Direktor der Klinik für Intensivmedizin, Universitätsklinikum Hamburg-Eppendorf (UKE)

„Paxlovid spielt vor allem im ambulanten Bereich eine Rolle, da die Behandlung spätestens fünf Tage nach Symptombeginn beginnen sollte. Wenn die Patienten aufgrund einer COVID-19-Erkrankung in die Klinik kommen, ist es dafür meistens schon zu spät. Insgesamt kann man aber sagen, dass Paxlovid in Deutschland wesentlich weniger angewendet wurde als in anderen europäischen Ländern. Das gilt sowohl für die Arztpraxen als auch für die Klinik.“

„Es gibt Patienten, die schon in der Frühphase zu uns in die Klinik kommen, beispielsweise ältere Menschen mit Fieber. Je nach Risikoprofil geben wir dann auch Paxlovid. Im Krankenhaus gibt es die Besonderheit, dass wir sowieso alle Patienten, die aufgenommen werden, mittels PCR-Test testen. Unter den mehreren Tausend Patienten, die in Deutschland täglich wegen Operationen oder anderen Erkrankungen in eine Klinik kommen, gibt es natürlich auch viele Zufallsbefunde.

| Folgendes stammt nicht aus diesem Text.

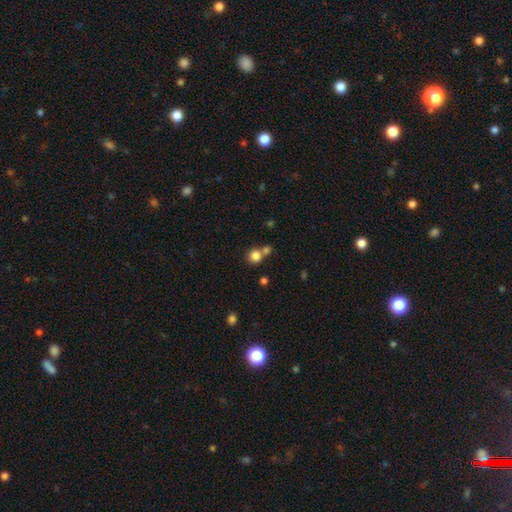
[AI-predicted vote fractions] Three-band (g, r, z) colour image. It shows a smooth galaxy with no disk features (82%) that is round (89%). Merging: none (57%).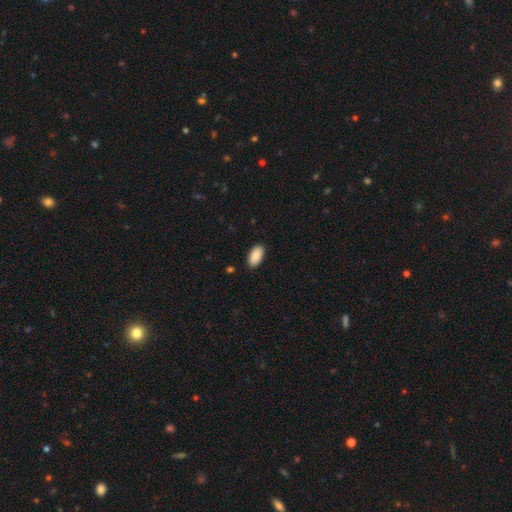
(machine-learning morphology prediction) A smooth galaxy with no disk features (89%) that is in between round and cigar-shaped (95%). Merging: none (89%).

Dann schauen wir ganz genau hin. Wenn jemand mit einem positiven Test zwar symptomlos ist, aber beispielsweise ungeimpft und ein hohes Risiko für einen schweren Verlauf hat, dann bieten wir diesen Patienten auch Paxlovid an. Das spielt allerdings eher eine Rolle auf Normalstationen, in einzelnen Fällen haben wir aber auch schon Paxlovid an Patienten auf Intensivstationen verabreicht.“

„Bislang war es so, dass wir nur Daten zu ungeimpften Personen, die mit Paxlovid behandelt wurden, hatten. Mittlerweile gibt es jedoch auch Studien, die zeigen, dass auch geimpfte Personen mit Risikofaktoren, insbesondere diejenigen über 65 Jahren, von einer Behandlung profitieren können. Für junge Menschen, die nicht zur Risikogruppe gehören und vollständig geimpft sind, macht eine Behandlung mit Paxlovid keinen Sinn.“

„Es gibt viele Gründe dafür, dass Paxlovid in Deutschland bisher so wenig eingesetzt wurde. Zum einen dauert es immer eine gewisse Zeit, bis das Wissen auch alle Ärzte in Praxen und Krankenhäusern erreicht. Das sehen wir bei allen medizinischen Innovationen. Es wird dann zwar in den Leitlinien empfohlen, die Umsetzung dauert aber. Zudem kommt bei COVID-19 noch hinzu, dass wir relativ schnell immer neue Informationen und Studien bekommen haben. Ähnlich wie bei den Impfempfehlungen kann das auch zu Verwirrung führen. Es gibt auch Ärzte und Patienten, die von Problemen berichteten an das Mittel zu kommen. Apotheken hatten es nicht vorrätig oder Ärzte konnten es nicht rezeptieren.“

„Zudem gibt es bei der Substanz viele Wechselwirkungen. Besonders ältere Menschen ab 65 Jahren, die am meisten von Paxlovid profitieren könnten, nehmen häufig noch andere Arzneimittel ein. Eine Überprüfung aller möglichen Wechselwirkungen und eine Abwägung, welche Medikamente abgesetzt werden können, kostet im Praxisalltag viel Zeit und könnte auch eine Erklärung dafür sein, warum es bisher noch nicht so viel eingesetzt wurde. Die Vergabe wurde zuletzt jedoch deutlich vereinfacht durch die Aktion des Bundesgesundheitsministeriums. Seit Kurzem dürfen die Arztpraxen auch einige Packungen selbst vorrätig haben.“

„Die Nebenwirkungen von Paxlovid sind überschaubar. Es können zwar Nebenwirkungen wie Durchfall oder Geschmacksstörungen auftreten, allgemein ist es aber gut verträglich.“

Angaben zu möglichen Interessenkonflikten

Prof. Dr. Stefan Kluge: „Ich erhielt Forschungsunterstützung der Firmen Cytosorbents und Daiichi Sankyo. Ich erhielt Vortragshonorare der Firmen Biotest, Daiichi Sankyo, Fresenius Medical Care, Gilead, Mitsubishi Tanabe Pharma, MSD, Pfizer und Zoll. Ich erhielt Beraterhonorare von Fresenius, Gilead, MSD und Pfizer.“
Alle anderen: Keine Angaben erhalten.